Denn ihm lag der Fall einer Frau vor, die ihren Gatten mit einem Fotografen betrog, was Bundesrichter nie so sagen würden, denn es ist wertend und vielleicht war der Gatte ja mit allem einverstanden, also: „Die Parteien hatten eine – für die Klägerin außereheliche – intime Liebesbeziehung“, in deren Rahmen Bilder und Fotos gefertigt wurden, welche die Frau „unbekleidet und teilweise bekleidet“ in engem Zusammenhang mit geschlechtlichen Begegnungen zeigten. Nach dem Ende der Affäre stellte sich die Frage: Muss der Fotograf den intimen Bildschatz löschen?

Eine Rechtsfrage, bei der man ausnahmsweise die Gefühle spielen lassen darf. Denn in Gesetzen steht keine Lösung. Der BGH hat sich auf folgende geeinigt: Die Intimsphäre ist eine Tabuzone. Wer den geliebten Partner samt Kamera hineinlässt, tut dies nur so lange, wie die Liebe dauert. Das Zauberwort heißt „konkludent“. Die Partner schließen durch schlüssiges Verhalten eine Art Vertrag. Darüber reden muss man nicht.
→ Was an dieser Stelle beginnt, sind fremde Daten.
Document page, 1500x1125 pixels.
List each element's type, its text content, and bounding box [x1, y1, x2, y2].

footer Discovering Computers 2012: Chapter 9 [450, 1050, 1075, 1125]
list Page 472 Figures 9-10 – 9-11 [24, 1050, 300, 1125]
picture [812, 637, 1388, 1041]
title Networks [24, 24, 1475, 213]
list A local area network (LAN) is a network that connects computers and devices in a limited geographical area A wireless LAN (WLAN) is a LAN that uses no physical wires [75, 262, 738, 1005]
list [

Jost Müller-Neuhof ist rechtspolitischer Korrespondent des Tagesspiegels. Seine Kolumne "Einspruch" erscheint jeden Sonntag auf den Meinungsseiten.
Jost Müller-Neuhof ist rechtspolitischer Korrespondent des Tagesspiegels. Seine Kolumne "Einspruch" erscheint jeden Sonntag auf den Meinungsseiten.

© Kai-Uwe Heinrich

Die Intimsphäre ist zweifellos schützenswert. Die (Grund-)Rechte anderer allerdings auch. Wie steht es mit Eigentum und Kunstfreiheit? Und welchen Schutz verdient ein Partner, der sich beim Seitensprung im Digitalzeitalter freiwillig digitalisieren lässt? Offenbar einen großen. Das Urteil ist durchdrungen von der Sorge, dass der Fotograf sein Material veröffentlichen könnte.

Aber es ist nicht Aufgabe des BGH, Prävention zu betreiben. Er muss Rechtspositionen in einen Ausgleich bringen. Was soll verwerflich daran sein, Nacktbilder eines früher geliebten Menschen zu besitzen, so lange sie nicht ins Netz gelangen? Wenn es um mehr als dies nicht geht, darf die Rechtsordnung großzügig sein.

Ein Rechtsstreit um Papierfotos oder Super-8-Filmchen, die in früherer Zeit mal für Privatpornos herhalten mussten – er wäre unvorstellbar gewesen. Die Liebe ist folglich dann zu Ende, wenn Löschungsansprüche bestehen.